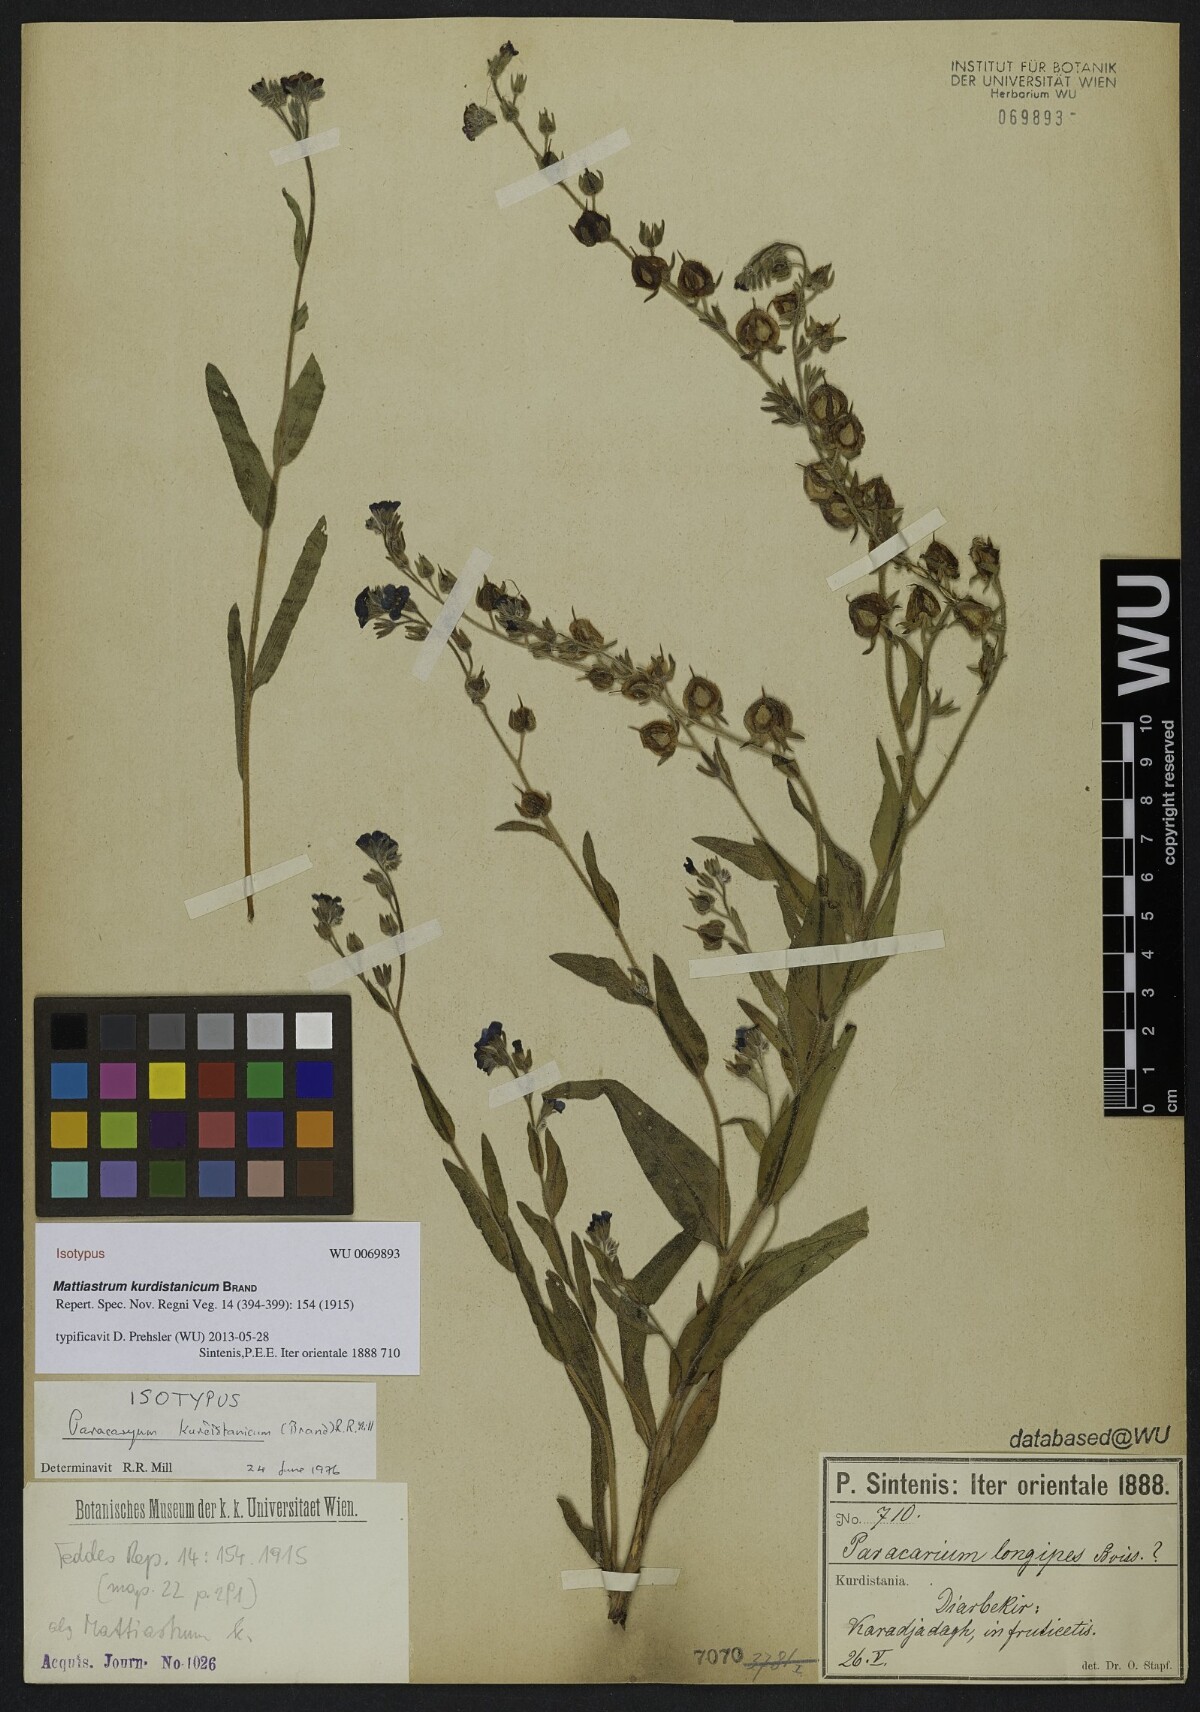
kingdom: Plantae
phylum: Tracheophyta
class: Magnoliopsida
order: Boraginales
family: Boraginaceae
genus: Paracaryum
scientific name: Paracaryum kurdistanicum
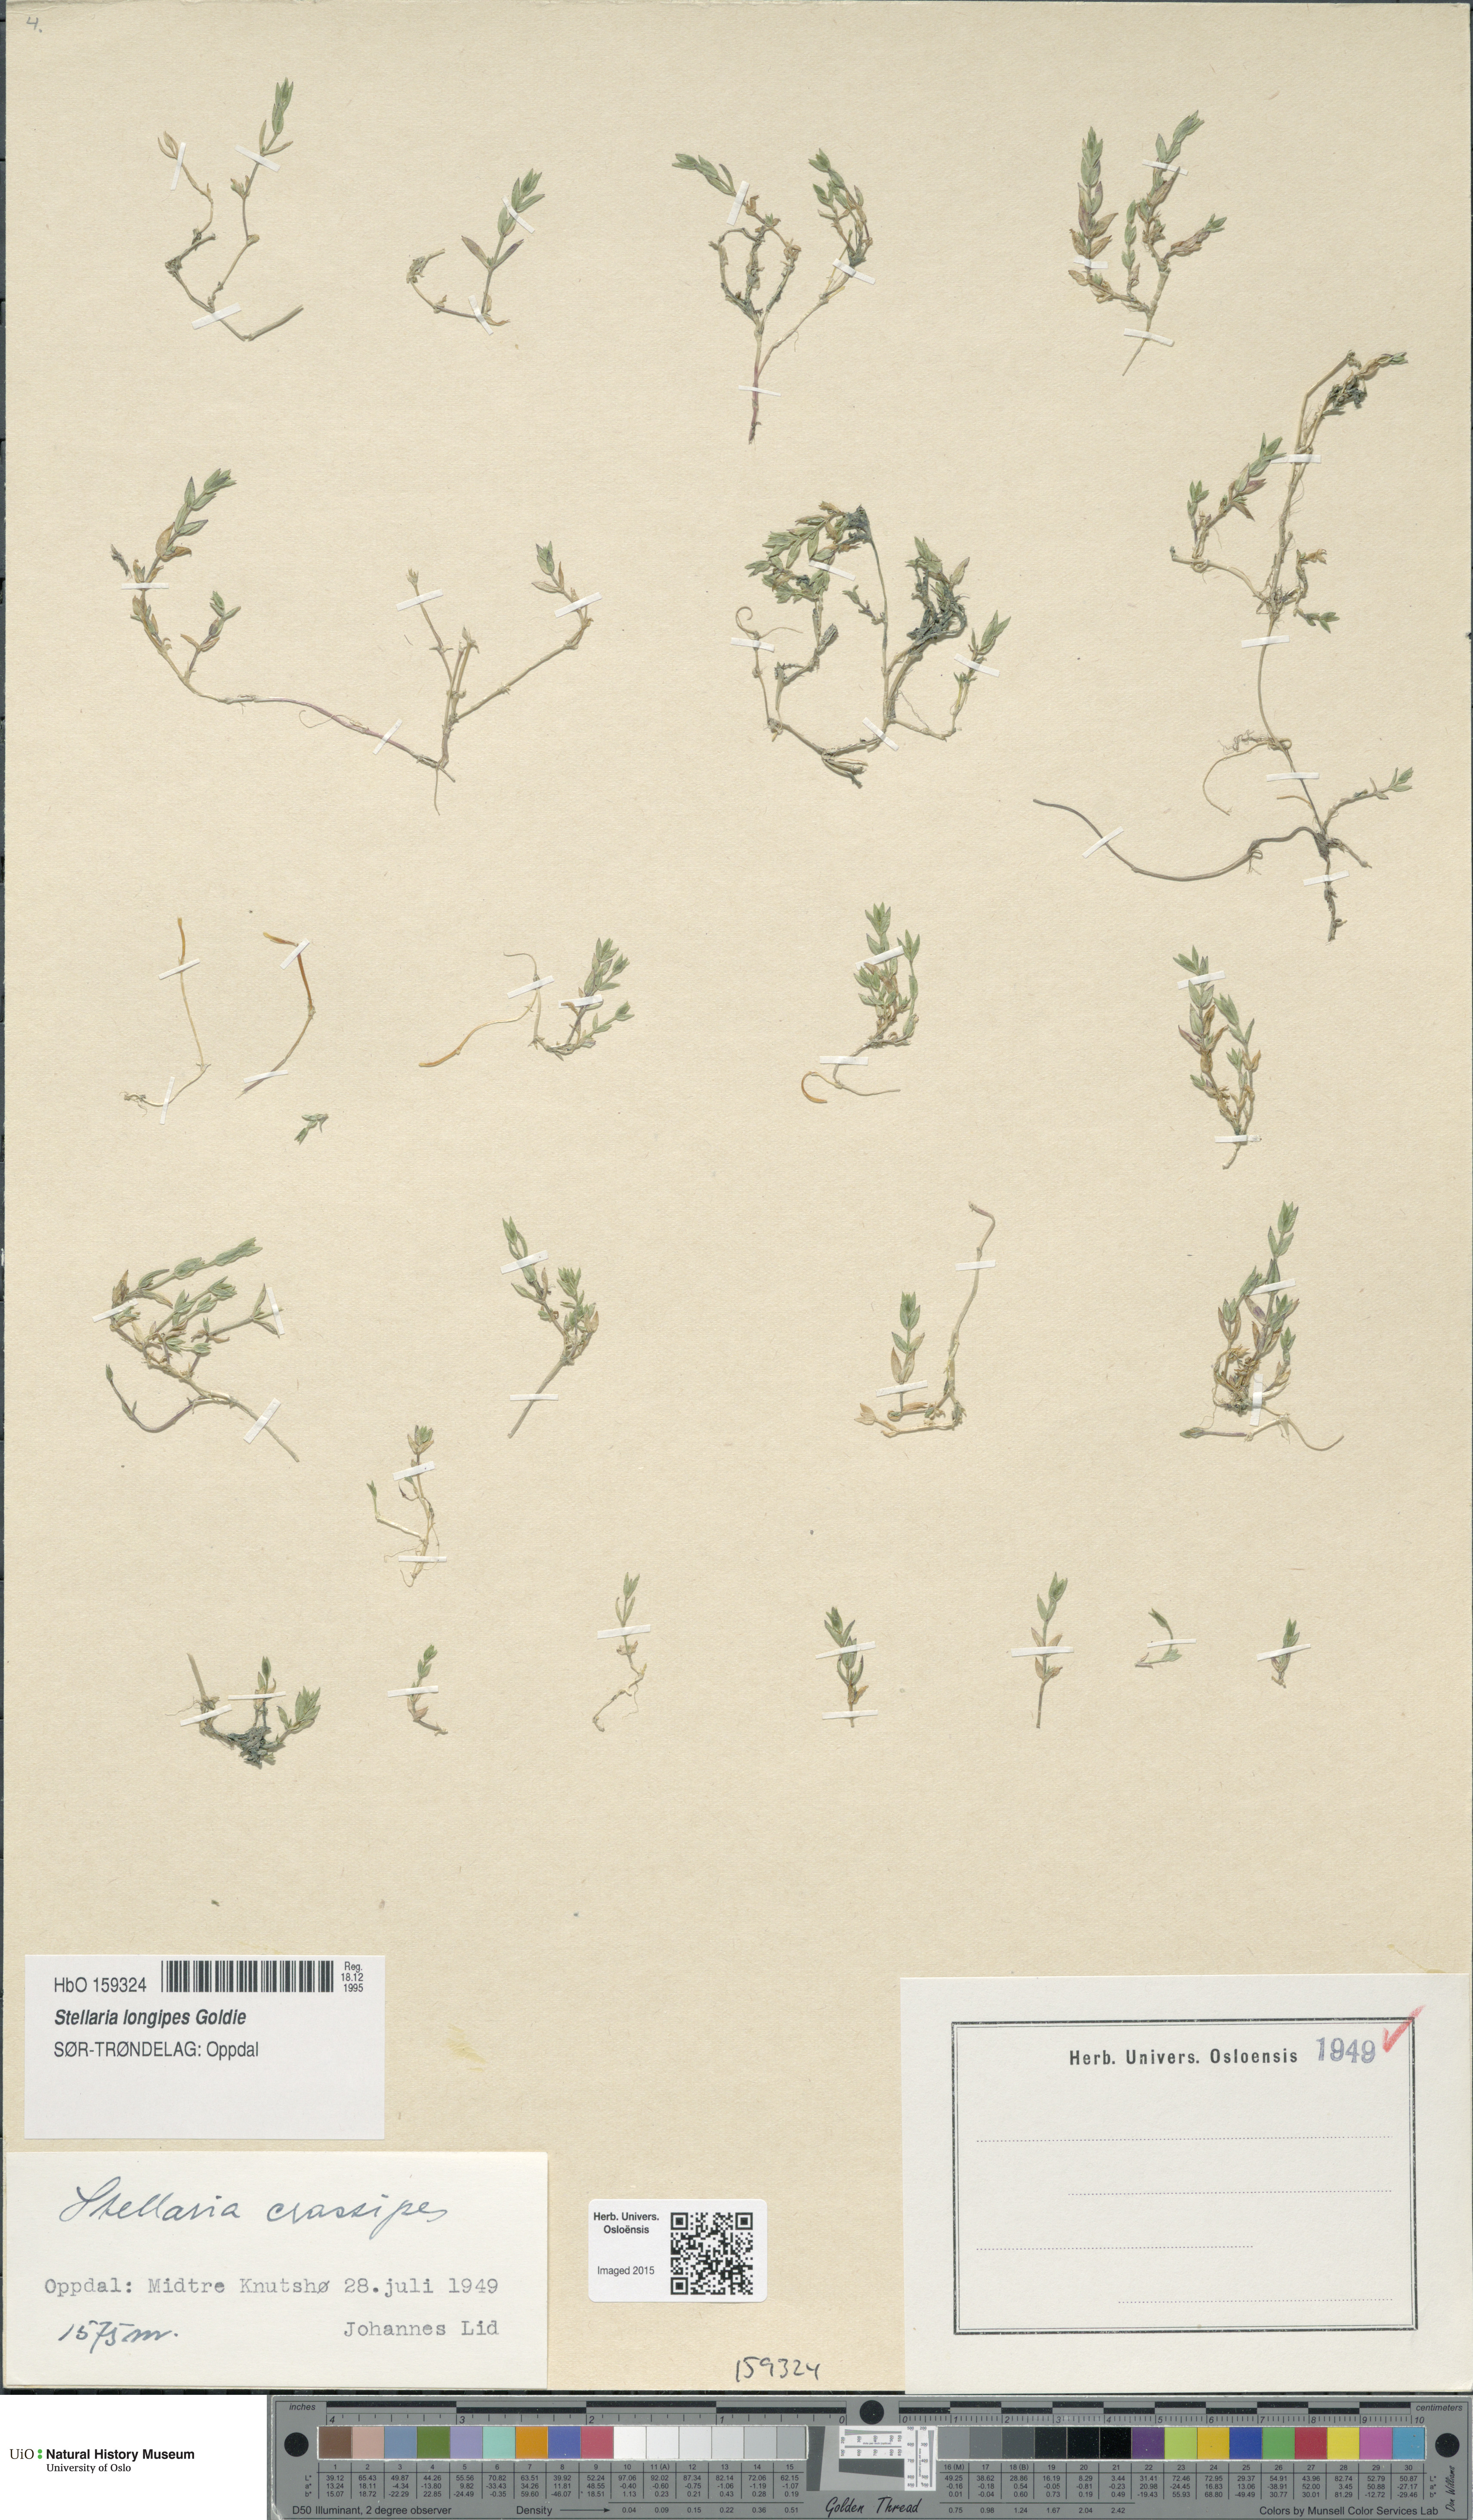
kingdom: Plantae
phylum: Tracheophyta
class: Magnoliopsida
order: Caryophyllales
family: Caryophyllaceae
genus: Stellaria
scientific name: Stellaria longipes
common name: Goldie's starwort
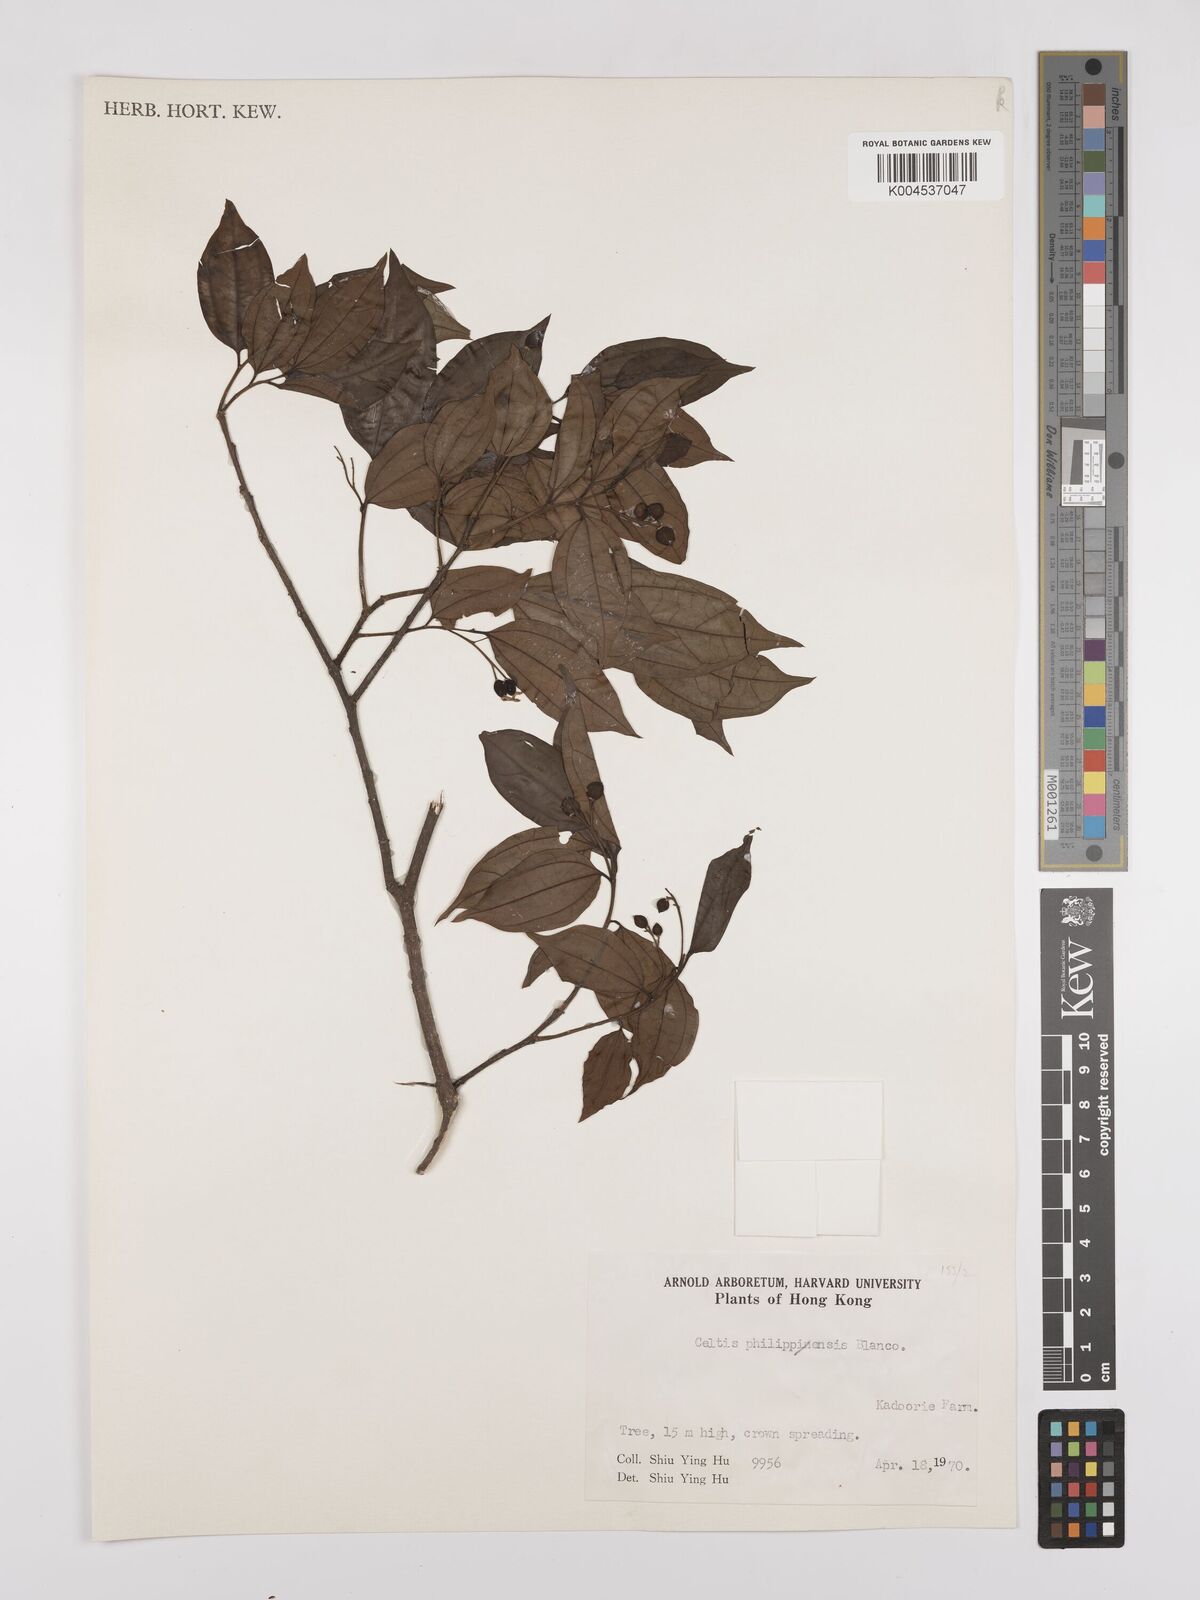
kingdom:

····················

Quote every line of text from all of the items above without changing a word, and leave the pictures out of your answer.

> Answer to the exercise:
kingdom: Plantae
phylum: Tracheophyta
class: Magnoliopsida
order: Boraginales
family: Boraginaceae
genus: Paracaryum
scientific name: Paracaryum kurdistanicum
kingdom: Plantae
phylum: Tracheophyta
class: Magnoliopsida
order: Caryophyllales
family: Caryophyllaceae
genus: Stellaria
scientific name: Stellaria longipes
common name: Goldie's starwort
kingdom:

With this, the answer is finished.